If $\dfrac{{10 - 3x}}{{5 + 2x}} = \dfrac{m}{n}$; make x as the subject of the formula. Hence, find the value of x, if 3m - 4n = 2 and n = 2.5.(a). $x = \dfrac{{5(2n - m)}}{{2m + 3n}}$ and $x = \dfrac{{10}}{{31}}$(b). $x = \dfrac{{2(2n - m)}}{{7m + 9n}}$ and $x = \dfrac{1}{{21}}$(a). $x = \dfrac{{7(n - m)}}{{2m + n}}$ and $x = \dfrac{{11}}{{14}}$(a). $x = \dfrac{{12(n - m)}}{{2m + 3n}}$ and $x = \dfrac{{12}}{{31}}$

Hint: Solve the given equation to find x in terms of m and n. Then, solve for m and n from the given equations and find them. Then, substitute these values of m and n in the given equation to solve and find x.

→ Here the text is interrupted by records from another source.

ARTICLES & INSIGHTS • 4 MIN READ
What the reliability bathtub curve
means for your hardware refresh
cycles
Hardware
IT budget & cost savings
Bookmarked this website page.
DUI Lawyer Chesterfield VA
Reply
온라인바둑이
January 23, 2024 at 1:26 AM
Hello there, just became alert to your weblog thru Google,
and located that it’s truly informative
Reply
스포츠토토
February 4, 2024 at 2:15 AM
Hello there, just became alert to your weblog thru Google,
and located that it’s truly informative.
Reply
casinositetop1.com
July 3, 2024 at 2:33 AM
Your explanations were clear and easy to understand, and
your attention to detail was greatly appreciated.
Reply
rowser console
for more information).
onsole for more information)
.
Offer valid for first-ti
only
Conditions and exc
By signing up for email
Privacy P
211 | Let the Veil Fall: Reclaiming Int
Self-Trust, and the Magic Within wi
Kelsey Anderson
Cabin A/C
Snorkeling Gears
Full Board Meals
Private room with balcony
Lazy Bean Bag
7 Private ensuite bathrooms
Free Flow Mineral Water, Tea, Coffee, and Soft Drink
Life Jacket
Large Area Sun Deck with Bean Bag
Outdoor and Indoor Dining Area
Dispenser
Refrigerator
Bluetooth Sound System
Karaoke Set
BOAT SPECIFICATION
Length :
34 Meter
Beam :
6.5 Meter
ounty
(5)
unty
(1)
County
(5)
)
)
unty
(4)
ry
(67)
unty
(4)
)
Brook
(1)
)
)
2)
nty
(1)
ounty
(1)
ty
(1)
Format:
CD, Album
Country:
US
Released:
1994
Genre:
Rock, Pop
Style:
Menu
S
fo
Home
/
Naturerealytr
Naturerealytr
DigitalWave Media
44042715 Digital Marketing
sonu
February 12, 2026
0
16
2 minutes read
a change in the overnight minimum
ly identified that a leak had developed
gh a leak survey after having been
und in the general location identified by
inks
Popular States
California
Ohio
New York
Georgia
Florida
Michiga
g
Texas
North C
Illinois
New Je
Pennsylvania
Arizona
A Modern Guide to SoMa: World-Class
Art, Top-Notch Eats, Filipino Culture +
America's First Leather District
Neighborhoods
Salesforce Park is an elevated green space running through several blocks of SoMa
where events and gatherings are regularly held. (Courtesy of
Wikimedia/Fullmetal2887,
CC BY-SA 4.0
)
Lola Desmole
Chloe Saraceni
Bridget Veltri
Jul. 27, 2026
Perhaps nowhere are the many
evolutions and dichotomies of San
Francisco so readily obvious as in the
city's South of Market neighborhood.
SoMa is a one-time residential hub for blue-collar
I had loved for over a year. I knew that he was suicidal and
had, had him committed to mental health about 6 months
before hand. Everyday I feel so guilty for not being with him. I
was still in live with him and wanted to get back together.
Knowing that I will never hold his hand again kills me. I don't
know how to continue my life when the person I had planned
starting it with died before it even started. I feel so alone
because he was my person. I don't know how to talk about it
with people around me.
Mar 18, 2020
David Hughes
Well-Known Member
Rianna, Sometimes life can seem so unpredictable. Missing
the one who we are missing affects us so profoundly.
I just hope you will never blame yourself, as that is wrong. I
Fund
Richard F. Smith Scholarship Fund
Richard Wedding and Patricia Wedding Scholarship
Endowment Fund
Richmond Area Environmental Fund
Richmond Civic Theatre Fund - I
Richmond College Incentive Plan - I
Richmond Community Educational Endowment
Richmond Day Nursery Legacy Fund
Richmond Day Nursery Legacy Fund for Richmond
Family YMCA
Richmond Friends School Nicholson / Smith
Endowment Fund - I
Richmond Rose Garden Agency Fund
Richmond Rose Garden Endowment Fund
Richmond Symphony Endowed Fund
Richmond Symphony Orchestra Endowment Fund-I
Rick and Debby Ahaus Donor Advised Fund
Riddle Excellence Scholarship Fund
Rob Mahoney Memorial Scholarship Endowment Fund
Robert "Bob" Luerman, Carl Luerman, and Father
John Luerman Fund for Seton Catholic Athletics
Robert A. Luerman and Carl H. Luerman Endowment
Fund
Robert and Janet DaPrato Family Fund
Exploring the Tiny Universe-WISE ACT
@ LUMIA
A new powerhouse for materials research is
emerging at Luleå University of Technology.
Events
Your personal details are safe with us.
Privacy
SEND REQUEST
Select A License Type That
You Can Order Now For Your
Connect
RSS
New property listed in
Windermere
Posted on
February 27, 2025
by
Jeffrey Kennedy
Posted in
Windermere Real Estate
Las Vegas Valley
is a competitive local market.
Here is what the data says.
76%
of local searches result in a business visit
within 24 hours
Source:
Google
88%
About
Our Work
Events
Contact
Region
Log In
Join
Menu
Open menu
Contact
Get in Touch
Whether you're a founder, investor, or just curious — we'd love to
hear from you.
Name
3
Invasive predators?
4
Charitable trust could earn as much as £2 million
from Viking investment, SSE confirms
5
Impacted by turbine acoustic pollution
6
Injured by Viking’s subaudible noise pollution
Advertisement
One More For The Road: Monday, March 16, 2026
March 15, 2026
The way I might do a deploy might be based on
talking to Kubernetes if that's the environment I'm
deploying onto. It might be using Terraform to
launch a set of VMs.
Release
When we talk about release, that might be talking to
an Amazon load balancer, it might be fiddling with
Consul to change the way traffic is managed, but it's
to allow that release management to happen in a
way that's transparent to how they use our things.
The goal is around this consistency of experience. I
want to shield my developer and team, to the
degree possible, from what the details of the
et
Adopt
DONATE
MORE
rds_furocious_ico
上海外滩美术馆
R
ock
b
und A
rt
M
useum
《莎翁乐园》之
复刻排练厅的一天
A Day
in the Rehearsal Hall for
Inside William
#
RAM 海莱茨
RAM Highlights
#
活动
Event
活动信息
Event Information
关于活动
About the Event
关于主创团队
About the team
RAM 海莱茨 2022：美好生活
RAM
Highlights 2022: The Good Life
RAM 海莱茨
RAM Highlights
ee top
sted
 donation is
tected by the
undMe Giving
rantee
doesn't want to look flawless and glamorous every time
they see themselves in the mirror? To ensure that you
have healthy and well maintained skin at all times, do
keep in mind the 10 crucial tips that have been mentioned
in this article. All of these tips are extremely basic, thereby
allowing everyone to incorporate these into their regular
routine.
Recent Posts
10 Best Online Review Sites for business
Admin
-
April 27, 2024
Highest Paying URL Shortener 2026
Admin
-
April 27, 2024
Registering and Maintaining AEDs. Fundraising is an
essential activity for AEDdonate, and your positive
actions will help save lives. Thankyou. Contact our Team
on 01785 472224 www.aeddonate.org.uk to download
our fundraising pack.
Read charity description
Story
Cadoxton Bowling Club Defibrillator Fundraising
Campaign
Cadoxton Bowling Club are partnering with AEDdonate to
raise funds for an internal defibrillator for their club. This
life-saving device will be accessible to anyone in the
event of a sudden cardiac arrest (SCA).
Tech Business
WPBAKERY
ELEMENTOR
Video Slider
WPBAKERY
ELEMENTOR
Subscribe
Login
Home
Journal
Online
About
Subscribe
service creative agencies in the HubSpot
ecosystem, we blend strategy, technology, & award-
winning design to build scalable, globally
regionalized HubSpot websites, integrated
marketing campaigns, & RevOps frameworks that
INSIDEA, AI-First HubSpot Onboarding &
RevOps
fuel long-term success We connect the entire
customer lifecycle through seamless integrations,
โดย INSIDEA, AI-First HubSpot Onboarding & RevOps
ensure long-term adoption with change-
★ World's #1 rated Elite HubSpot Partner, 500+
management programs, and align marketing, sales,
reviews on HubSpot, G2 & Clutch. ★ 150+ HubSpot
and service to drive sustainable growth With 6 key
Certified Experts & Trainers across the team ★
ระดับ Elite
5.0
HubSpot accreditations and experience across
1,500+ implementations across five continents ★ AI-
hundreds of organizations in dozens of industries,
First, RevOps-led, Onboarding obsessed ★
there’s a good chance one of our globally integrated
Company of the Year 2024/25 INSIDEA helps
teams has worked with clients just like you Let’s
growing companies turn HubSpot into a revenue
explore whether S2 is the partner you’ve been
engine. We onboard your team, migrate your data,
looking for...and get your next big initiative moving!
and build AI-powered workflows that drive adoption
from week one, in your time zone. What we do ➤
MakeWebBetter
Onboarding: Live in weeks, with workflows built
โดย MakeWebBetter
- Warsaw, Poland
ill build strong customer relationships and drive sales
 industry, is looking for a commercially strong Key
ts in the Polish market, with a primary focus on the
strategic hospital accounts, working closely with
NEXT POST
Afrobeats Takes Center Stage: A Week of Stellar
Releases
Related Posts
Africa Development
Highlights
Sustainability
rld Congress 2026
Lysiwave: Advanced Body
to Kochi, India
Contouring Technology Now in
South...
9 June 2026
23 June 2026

Let us represent x in terms of m and n, starting from the given equation.
$\dfrac{{10 - 3x}}{{5 + 2x}} = \dfrac{m}{n}$
Cross-multiplying, we get:
$n(10 - 3x) = m(5 + 2x)$
Multiplying m and n inside the bracket, we get:
$10n - 3nx = 5m + 2mx$
Gather all terms containing x on the left-hand side of the equation to get as follows:
$- 2mx - 3nx = 5m - 10n$
Now, take x as a common term from the left-hand side of the equations:
$x( - 2m - 3n) = 5m - 10n$
Solve for x to get as follows:
$x = \dfrac{{5m - 10n}}{{ - 2m - 3n}}$
Now take 5 as common term from the numerator to get:
$x = \dfrac{{5(m - 2n)}}{{ - 2m - 3n}}$
Now multiply numerator and denominator by -1 to get the final expression.
$x = \dfrac{{5(2n - m)}}{{2m + 3n}}..........(1)$
Given that, n = 2.5, substitute it in the equation 3m – 4n =2 to find the value of m.
$n = 2.5..........(2)$
$3m - 4(2.5) = 2$
$3m - 10 = 2$
Take 10 to the other side and add it with 2 to get 12.
$3m = 2 + 10$
$3m = 12$
Solve for m as follows:
$m = \dfrac{{12}}{3}$
Simplifying to obtain the value of m.
$m = 4...........(3)$
Substitute equation (3) and equation (2) in equation (1) to get as follows:
$x = \dfrac{{5(2(2.5) - 4)}}{{2(4) + 3(2.5)}}$
$x = \dfrac{{5(5 - 4)}}{{8 + 7.5}}$
$x = \dfrac{5}{{15.5}}$
Multiply numerator and denominator by 2 to obtain the final expression.
$x = \dfrac{5}{{15.5}} \times \dfrac{2}{2}$
$x = \dfrac{{10}}{{31}}$
Hence, the correct answer is option (a).

Note: Even though the ratio of m and n is represented as a function of x, we can solve them to find the value of x in terms of m and n. Don’t confuse yourself with the phrase “make the subject of the equation”, it just means express x explicitly.